▶ O que fazer
Passe para o inglês esta frase do trecho abaixo sobre imigração na Europa: "Não vivenciei nenhum tipo de discriminação."

▶ Trecho fornecido
Lisboa: uma negra no poder

Com Portugal, encerro a série de artigos que escrevi nestas férias. Mais do que falar de países europeus por onde passei, principalmente cidades como Barcelona, Viena, Lisboa, entre outras, ou roteiros turísticos de pessoas do mundo inteiro, quis falar do que vi em termos de atendimento ao estrangeiro.

Avaliei a diversidade e inclusão desses lugares, mas, acima de tudo, quis testar o tratamento e a recepção a um brasileiro negro e muito atento a aspectos relacionados às discriminações, tema do meu trabalho há mais de 30 anos.

Em geral, nos lugares por onde passei, pude perceber uma boa receptividade, lembrando que, na posição de turista, e não de imigrante que vai “roubar” um posto de trabalho, tive um tratamento provavelmente diferenciado em alguns desses lugares.

Não vivenciei nenhum tipo de discriminação. Pelo contrário, em todos os locais, tive um atendimento razoável, e olha que cheguei até a acompanhar uma manifestação contra imigrantes na Alemanha, mas tudo dentro de uma certa ordem, normalidade e respeito.

Mas uma coisa me chamou atenção por algumas cidades por onde passei: o grande número de imigrantes trabalhando no comércio local, como os paquistaneses nos serviços de táxi em Barcelona, os brasileiros e africanos de língua portuguesa nos serviços em Portugal, portugueses em Luxemburgo e assim por diante.

Para entender este contexto, e o crescente número de imigrantes, seja pedindo exílio político, seja procurando novas oportunidades, fugindo da fome e de guerras, tive uma verdadeira aula com a única deputada negra no Parlamento português, Romualda Maria da Conceição Martins Nunes Fernandes, do Partido Socialista (PS), integrante da comissão que cuida exatamente da área de imigrantes no país.

A entrevista foi longa, mas a fala da parlamentar evidencia a complexidade da questão imigratória do Velho Continente. Fui logo perguntando sobre as manifestações contra imigrantes na Europa e como a deputada via o fenômeno cada vez mais presente.

“Existem duas questões que precisam ser olhadas neste contexto da imigração, principalmente, vinda da África. Primeiro, isso não começou agora. Foram os europeus que, quando terminou a Segunda Guerra Mundial, buscaram a mão de obra dos imigrantes para vir para cá, para reconstruir a Europa. Eles precisavam desta mão de obra para levantar tudo o que havia sido destruído com a guerra”, respondeu a parlamentar.

▶ Dados coletados
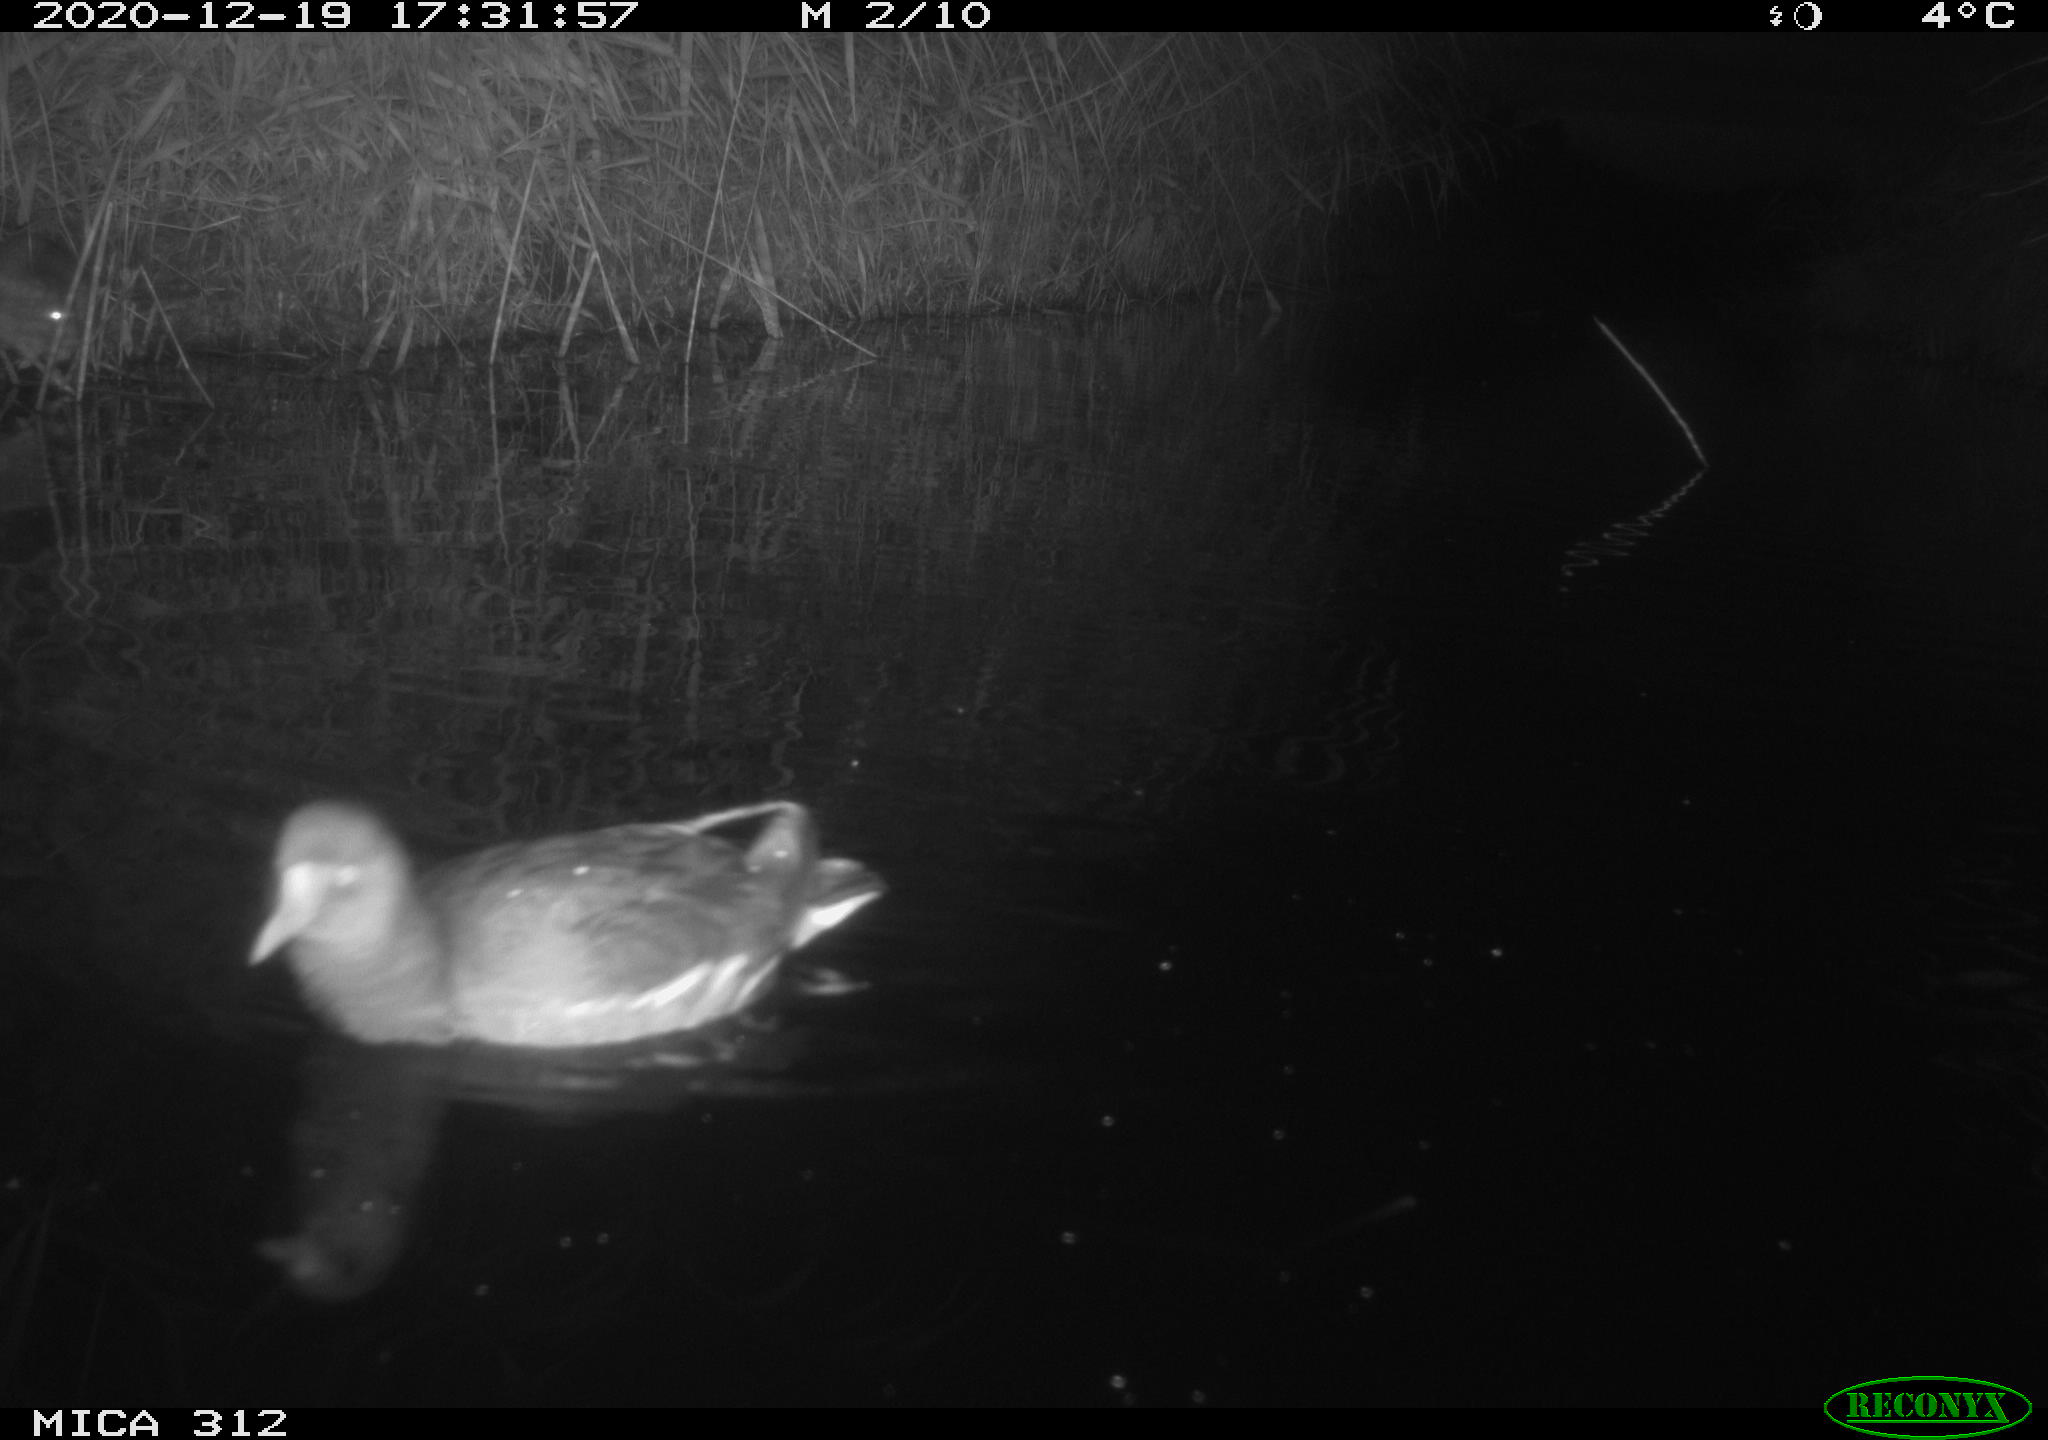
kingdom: Animalia
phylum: Chordata
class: Aves
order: Gruiformes
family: Rallidae
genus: Gallinula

▶ Sua resposta
I did not experience any kind of discrimination.